-- START RECORD LIST --

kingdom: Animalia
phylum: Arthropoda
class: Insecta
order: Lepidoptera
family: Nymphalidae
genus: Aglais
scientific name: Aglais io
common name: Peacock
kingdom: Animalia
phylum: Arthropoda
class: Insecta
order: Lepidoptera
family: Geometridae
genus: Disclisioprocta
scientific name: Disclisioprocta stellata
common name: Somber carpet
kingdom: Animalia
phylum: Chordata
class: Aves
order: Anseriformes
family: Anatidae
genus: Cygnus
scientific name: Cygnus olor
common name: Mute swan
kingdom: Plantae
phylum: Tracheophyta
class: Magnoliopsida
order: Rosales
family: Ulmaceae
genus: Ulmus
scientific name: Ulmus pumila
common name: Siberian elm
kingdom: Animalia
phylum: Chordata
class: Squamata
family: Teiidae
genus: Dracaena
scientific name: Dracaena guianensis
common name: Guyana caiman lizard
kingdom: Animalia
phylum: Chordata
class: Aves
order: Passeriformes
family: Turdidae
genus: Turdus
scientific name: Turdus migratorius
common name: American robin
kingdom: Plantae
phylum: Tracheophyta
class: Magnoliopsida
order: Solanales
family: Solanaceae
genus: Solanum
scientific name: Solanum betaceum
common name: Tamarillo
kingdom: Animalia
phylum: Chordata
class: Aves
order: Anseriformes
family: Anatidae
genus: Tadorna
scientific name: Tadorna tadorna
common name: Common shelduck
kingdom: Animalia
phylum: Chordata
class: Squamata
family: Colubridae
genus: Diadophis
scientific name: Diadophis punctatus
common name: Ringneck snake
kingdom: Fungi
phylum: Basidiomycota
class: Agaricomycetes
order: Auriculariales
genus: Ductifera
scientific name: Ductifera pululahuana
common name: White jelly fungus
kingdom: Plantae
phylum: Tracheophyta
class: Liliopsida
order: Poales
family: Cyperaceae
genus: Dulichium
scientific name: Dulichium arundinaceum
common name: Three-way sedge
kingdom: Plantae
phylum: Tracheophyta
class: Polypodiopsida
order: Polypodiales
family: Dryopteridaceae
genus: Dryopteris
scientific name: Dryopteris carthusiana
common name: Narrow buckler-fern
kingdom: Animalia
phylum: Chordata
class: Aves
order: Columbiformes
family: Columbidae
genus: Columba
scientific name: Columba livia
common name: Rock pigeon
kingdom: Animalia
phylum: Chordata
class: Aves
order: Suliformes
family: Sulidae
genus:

-- END RECORD LIST --

PROBLEM DESCRIPTION:
Please render the part of the records from the line containing "common name: Rock pigeon" through the end of the records as a Markdown table with the columns Row and Text, giving each line a row number and leaving out blank lines.

CORRECT RESPONSE:
| Row | Text |
|---|---|
| 1 | common name: Rock pigeon |
| 2 | kingdom: Animalia |
| 3 | phylum: Chordata |
| 4 | class: Aves |
| 5 | order: Suliformes |
| 6 | family: Sulidae |
| 7 | genus: |